Thanks a lot, you're right. Writing the simple Haldane Hamiltonian in terms of "Sx" and "Sy" gives the same error.
However, is there a way to overcome this kind of issue for more complicated operators ? Indeed, the fact that the quantum flux of each non-zero block of an operator must be the same is rather restrictive, meaning that the only non-zero blocks must lie on the same "generalized diagonal" (0-th, 1st, 2nd, 3rd or negative diagonal). This is the case typically for "S+" and "S-" in SU(2) spin chains. But there are some models which have U(1) symmetry without exhibiting the above property (or maybe they do, but not by taking simple linear combinations as $S_x \pm i S_y$.)
Another way to formulate the question is: does the following statement holds ?
"For any system with U(1) symmetry, one can find a set of generators satisfying the underlying algebra, such that these generators can be expressed as IQTensors."

Samuel
commented by (760 points)
Hi Samuel. Because any operator can be expressed as a sum of "generalized diagonal" operators, I think we can overcome this issue for any complicated operators as long as the Hamiltonian has U(1) symmetry.

Hi Samuel,
Sorry about the slow reply - I agree with Jin's response (Jin: feel free to post your comments as a reply instead of just comments if you are confident about them). So I don't think the issue has to do with complex numbers per se but rather the issue of using a non-IQTensor operator in an IQTensor / quantum number conserving context, which causes the code to attempt to compute the divergence of a mixedIQTensor which is not well defined. (Part of the the reason mixedIQTensors exist, in fact.)

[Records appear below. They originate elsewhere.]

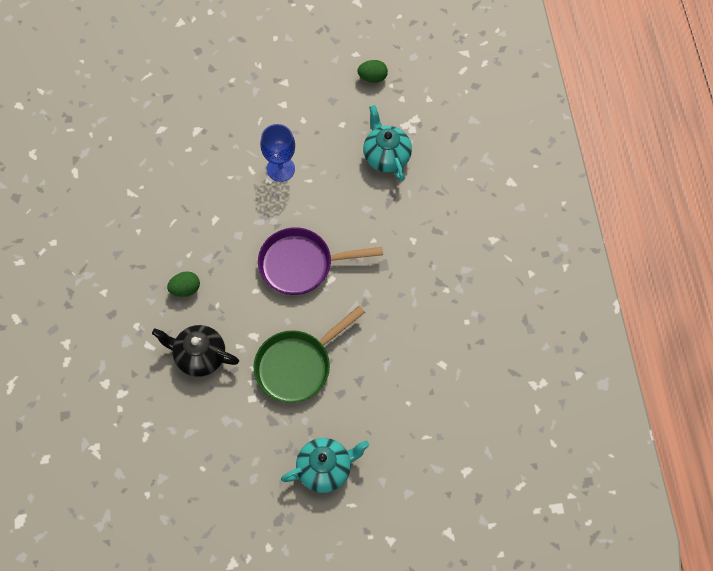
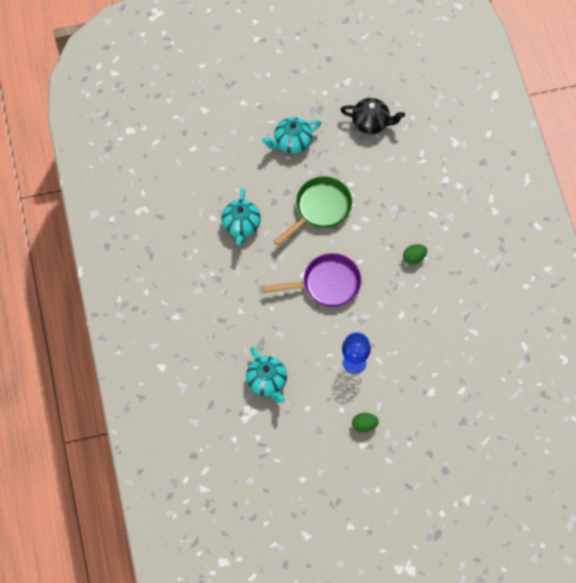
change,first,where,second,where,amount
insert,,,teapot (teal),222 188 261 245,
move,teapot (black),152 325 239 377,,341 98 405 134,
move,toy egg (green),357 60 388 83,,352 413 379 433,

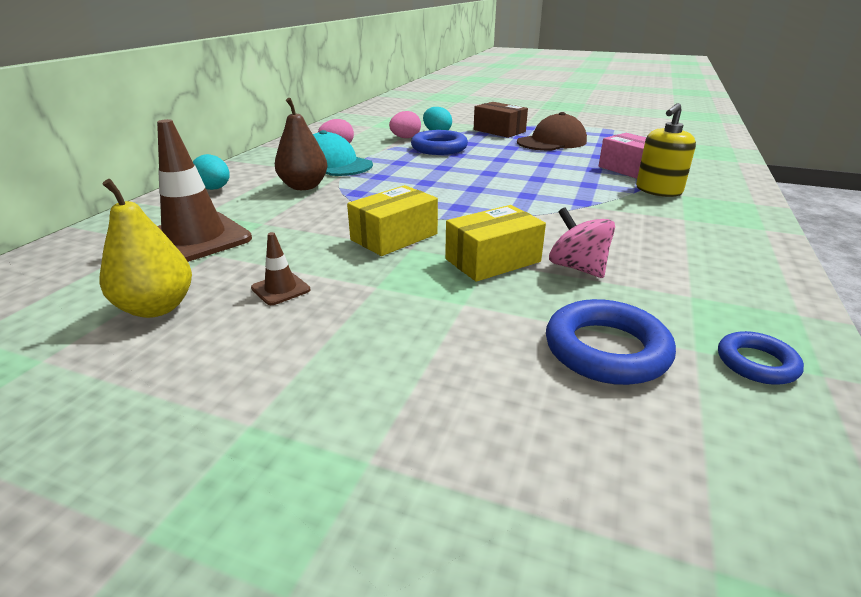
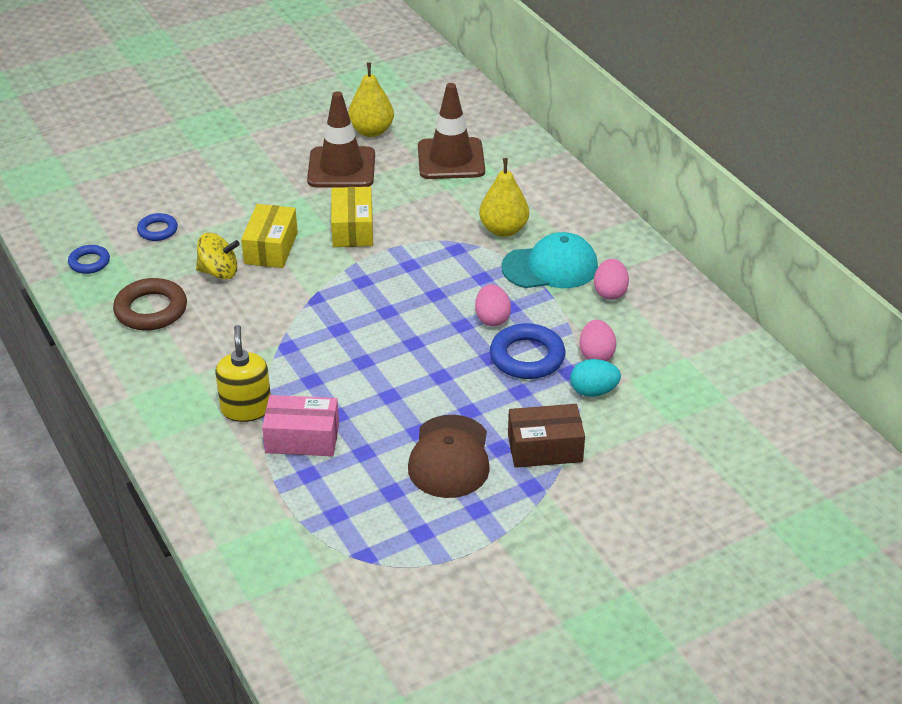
change,first,where,second,where,amount
delete,toy egg (teal),193 154 230 190,,,
insert,,,ring (russet),113 278 187 331,
insert,,,toy egg (rose-pink),475 284 511 326,
recolor,pear fruit (russet),275 98 327 190,pear fruit (golden),479 158 529 237,
recolor,spinning top (rose-pink),549 207 615 278,spinning top (golden),196 233 240 279,
resize,traffic cone (russet),251 232 311 305,,307 91 375 187,x2.25
resize,ring (blue),546 299 676 385,,137 213 178 241,x0.59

A bit more backgroun on why there's such a thing as a mixed IQTensor: earlier on we decided on a design where there is a single SiteSet type for both ITensors and IQTensors for the same type of Hilbert space. (So like SpinHalf, SpinOne, etc. can be used in both an ITensor and IQTensor context.) Thus the return type of the .op method is IQTensor, since IQTensors can always be converted to ITensors. However, there are some operators that are not well-defined IQTensors, such as Sx. So I made a storage type "mixedIQTensor" that can sort of "smuggle" an ITensor in an IQTensor guise.

In the future we may just have two versions of every site set, so like IQSpinHalf as well as SpinHalf.

Another fix might be to make IQTensors less strict about having a well defined divergence as you suggest in the comments. However there's at least one big issue with this: for efficiency when constructing an IQTensor we use the flux, as soon as it can be determined, to work out all of the blocks that can possibly be non-zero and allocate storage for them in one go. That way we only call the allocator once and don't have to resize the memory or have non-contiguous IQTensor memory. Those things could cause big slowdowns.

So in the end the situation as I see it is: (1) one can always work with operators such as S+ and S- that change quantum numbers in a well-defined way for symmetric Hamiltonians; and (2) restricting IQTensors to just these operator types leads to big efficiencies so it's worth it.

Best regards,
Miles